Example #1: Agent inference procedure
In this example, the CodeMender agent is asked to address the following -founds -safety error with the bit_depths pointer:
Example #2: Agent automatically fixes errors and tests faults
Another important feature of Codemender is that it can automatically fix new errors and test failures resulting from unique annotations. Here is an example of an agent recovering from a compilation error.
Example #3: Agent validates changes
In this example, the CodeMender agent changes the function and uses the LLM Judge tool configured for functional equivalent to ensure that the function remains intact. When the tool detects a failure, the agent will self-correct based on LLM judge feedback.

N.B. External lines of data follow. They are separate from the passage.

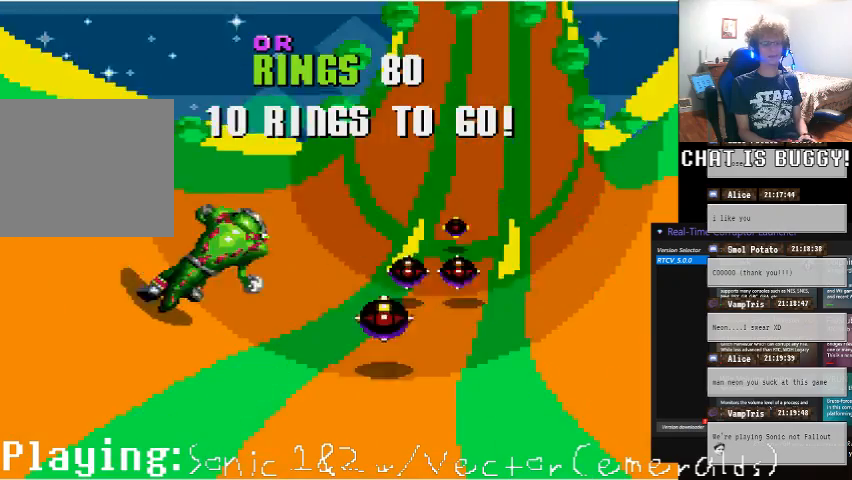
{"dt_ms": 1000, "buttons": [], "left_stick": "center", "right_stick": "center"}
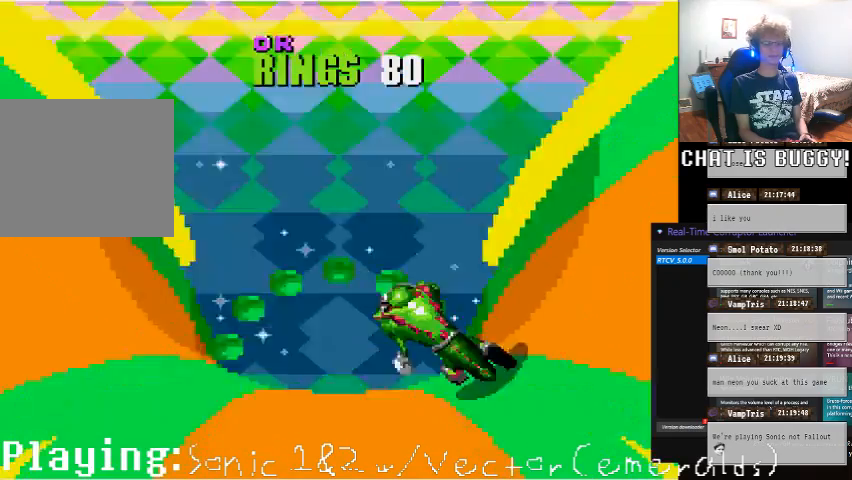
{"dt_ms": 1000, "buttons": [], "left_stick": "center", "right_stick": "center"}
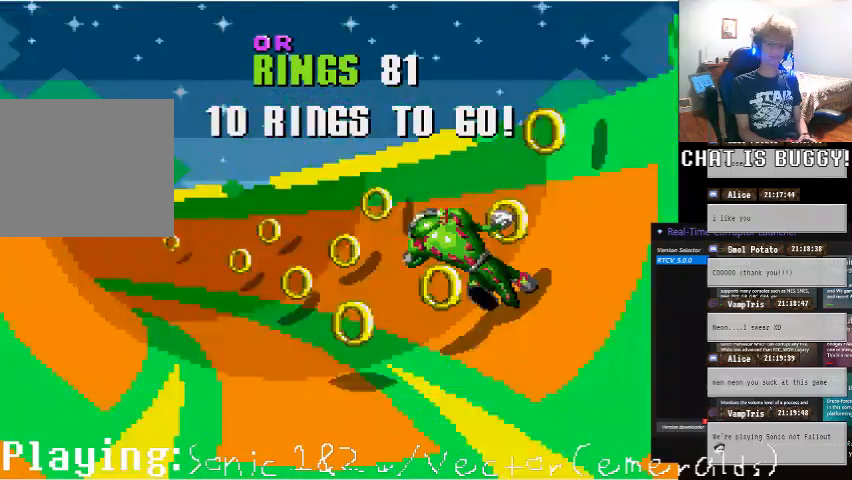
{"dt_ms": 1000, "buttons": [], "left_stick": "center", "right_stick": "center"}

Make software safe for everyone
Although early results from CodeMender are promising, it takes a careful approach with a focus on reliability. Currently, all patches generated by CodeMender are being reviewed by human researchers before being submitted upstream.
I’ve already started submitting patches to various important open source libraries using CodeMender. Many of them have already been accepted and upstream. This process is gradually strengthened to ensure quality and systematically address feedback from the open source community.
It also uses patches generated by Codemender to gradually reach out to interested maintainers of important open source projects. By iterating feedback from this process, we want to release CodeMender as a tool that all software developers can use to keep their codebase safe.
There are many techniques and results to share. This will be published as a technical paper or report in the coming months. With CodeMender, we are just beginning to explore the incredible possibilities of AI to enhance software security for everyone.
Acknowledgments
Credits (listed alphabetically):
Alex Lebert, Ahman Hassanzadeh, Carlo Lemos, Charles Sutton, Donge Liu, Gogle Balakrishnan, Heap Chu, James Zahn, Kousic Sen, Lihao Lian, Max Shabrick, Oliver Chan, Petros Maniatis.